Brucia una sala dell’Anatomia patologica del Pascale. Distrutti una ventina di campioni biologici, danni seri per i pazienti che dovranno ripetere gli esami. E in fumo sono andate anche tecnologie fondamentali della struttura che, va ricordato, rappresenta il cuore di un istituto dei tumori, figuriamoci per il Pascale che in Italia è il primo polo oncologico del sud. L’ipotesi è quella di un cortocircuito di alcuni pannelli elettrici situati nel piano interrato. I fumi, attraverso gli aeratori, hanno raggiunto alcuni reparti dei piani superiori. Non ci sono feriti né locali inagibili.

Evento inimmaginabile. Le conseguenze sono molto pesanti. A pagarle potrebbero essere proprio i pazienti. Unica consolazione: la sala interessata è soltanto una delle circa 12 che caratterizzano il servizio di Anatomia patologica diretto da Gerardo Ferrara.

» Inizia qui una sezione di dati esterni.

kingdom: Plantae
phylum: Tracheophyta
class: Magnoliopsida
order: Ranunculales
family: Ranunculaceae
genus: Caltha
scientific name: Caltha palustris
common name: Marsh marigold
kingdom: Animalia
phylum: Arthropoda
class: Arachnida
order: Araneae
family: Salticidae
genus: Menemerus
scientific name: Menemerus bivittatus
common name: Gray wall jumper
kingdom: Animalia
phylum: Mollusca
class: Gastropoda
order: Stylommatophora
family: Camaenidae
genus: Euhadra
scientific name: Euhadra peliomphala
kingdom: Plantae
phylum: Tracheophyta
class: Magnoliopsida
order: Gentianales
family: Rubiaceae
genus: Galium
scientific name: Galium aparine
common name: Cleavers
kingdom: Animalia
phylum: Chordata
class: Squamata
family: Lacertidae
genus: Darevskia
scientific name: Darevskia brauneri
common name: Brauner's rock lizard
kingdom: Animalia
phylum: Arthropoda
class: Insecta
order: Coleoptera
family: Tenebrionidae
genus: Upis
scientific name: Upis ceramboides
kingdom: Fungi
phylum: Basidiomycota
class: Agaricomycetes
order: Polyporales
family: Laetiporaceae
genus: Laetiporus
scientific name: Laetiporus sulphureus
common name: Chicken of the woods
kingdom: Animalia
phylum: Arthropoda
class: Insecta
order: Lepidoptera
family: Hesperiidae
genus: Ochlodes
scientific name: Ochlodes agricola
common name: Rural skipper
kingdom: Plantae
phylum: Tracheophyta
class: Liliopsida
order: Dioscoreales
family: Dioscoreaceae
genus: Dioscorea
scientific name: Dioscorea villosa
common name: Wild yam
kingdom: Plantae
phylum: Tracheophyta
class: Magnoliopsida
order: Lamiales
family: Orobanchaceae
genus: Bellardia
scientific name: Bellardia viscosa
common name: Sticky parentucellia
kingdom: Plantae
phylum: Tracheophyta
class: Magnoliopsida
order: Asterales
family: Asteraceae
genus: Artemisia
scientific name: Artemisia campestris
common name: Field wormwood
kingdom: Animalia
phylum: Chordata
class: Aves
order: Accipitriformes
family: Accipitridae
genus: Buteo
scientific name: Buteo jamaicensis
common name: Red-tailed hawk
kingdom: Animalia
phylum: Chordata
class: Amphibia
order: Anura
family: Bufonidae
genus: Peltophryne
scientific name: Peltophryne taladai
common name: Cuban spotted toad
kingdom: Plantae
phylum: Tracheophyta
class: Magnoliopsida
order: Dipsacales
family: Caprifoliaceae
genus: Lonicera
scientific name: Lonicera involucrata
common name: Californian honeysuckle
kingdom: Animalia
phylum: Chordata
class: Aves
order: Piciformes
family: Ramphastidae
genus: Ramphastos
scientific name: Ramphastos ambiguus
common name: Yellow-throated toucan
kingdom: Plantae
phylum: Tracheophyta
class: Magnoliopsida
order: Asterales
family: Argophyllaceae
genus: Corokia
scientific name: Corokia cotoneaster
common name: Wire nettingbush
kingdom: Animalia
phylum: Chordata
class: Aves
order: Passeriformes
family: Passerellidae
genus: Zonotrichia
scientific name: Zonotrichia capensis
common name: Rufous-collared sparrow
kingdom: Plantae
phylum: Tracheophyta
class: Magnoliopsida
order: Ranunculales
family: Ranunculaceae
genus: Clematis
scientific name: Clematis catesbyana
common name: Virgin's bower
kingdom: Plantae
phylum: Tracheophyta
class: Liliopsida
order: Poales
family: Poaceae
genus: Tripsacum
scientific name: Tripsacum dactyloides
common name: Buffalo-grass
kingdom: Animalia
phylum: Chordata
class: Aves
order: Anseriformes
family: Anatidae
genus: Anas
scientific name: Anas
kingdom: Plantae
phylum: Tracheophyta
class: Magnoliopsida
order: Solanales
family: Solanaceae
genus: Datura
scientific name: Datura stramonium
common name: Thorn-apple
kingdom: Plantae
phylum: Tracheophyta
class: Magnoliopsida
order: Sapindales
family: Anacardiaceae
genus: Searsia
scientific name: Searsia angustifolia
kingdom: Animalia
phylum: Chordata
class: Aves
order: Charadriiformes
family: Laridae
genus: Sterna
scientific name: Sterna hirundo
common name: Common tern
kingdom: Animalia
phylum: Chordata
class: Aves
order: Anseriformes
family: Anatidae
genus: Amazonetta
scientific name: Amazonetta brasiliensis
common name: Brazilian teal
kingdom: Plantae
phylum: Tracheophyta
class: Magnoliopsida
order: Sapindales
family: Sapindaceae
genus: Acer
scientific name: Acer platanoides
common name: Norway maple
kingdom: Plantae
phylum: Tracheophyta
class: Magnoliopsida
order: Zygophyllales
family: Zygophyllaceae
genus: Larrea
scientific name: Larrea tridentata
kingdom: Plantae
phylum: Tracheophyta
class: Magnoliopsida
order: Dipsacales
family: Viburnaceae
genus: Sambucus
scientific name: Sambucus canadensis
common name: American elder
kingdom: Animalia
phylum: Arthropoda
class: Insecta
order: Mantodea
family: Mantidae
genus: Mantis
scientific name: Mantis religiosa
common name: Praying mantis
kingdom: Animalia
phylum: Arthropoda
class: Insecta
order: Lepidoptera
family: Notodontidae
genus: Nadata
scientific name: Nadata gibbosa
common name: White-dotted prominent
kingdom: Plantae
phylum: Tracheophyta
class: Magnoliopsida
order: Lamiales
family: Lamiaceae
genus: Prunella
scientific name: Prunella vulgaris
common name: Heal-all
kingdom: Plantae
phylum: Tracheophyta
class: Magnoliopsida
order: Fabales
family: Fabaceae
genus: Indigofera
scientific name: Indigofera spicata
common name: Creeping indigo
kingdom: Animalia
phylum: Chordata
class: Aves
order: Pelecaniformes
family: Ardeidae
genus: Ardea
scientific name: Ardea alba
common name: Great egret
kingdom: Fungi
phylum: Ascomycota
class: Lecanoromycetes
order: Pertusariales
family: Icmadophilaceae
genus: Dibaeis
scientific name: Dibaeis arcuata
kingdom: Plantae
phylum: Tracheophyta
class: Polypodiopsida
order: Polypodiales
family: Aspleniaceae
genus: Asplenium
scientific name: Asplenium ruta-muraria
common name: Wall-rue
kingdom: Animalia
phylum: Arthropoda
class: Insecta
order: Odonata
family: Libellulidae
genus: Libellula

Torniamo ai fatti. L’incendio è scoppiato tra le 3 e le 4 della notte di venerdì, quando il crepitìo delle fiamme ormai alte ha messo in allarme gli uomini della vigilanza. Hanno avvertito immediatamente i vigili del fuoco e a seguire il direttore generale Maurizio Di Mauro, che in meno di un’ora era già sul posto.

Una tragedia per la sanità partenopea. Scattati immediatamente il sistema antincendio e di allarme. Dice Di Mauro: «Non c’è nulla che non abbia funzionato nel sistema d’emergenza del presìdio. Abbiamo attivato subito tutte le procedure per risalire a quali sono i campioni danneggiati o distrutti. E a quali reparti questi ultimi erano afferenti. So che ci aspetta un gran lavoro ma siamo già partiti e da lunedì riprenderanno le attività in maniera regolare». Disposti accertamenti per identificare con precisione e contattare i pazienti, a cui appartenevano i campioni danneggiati.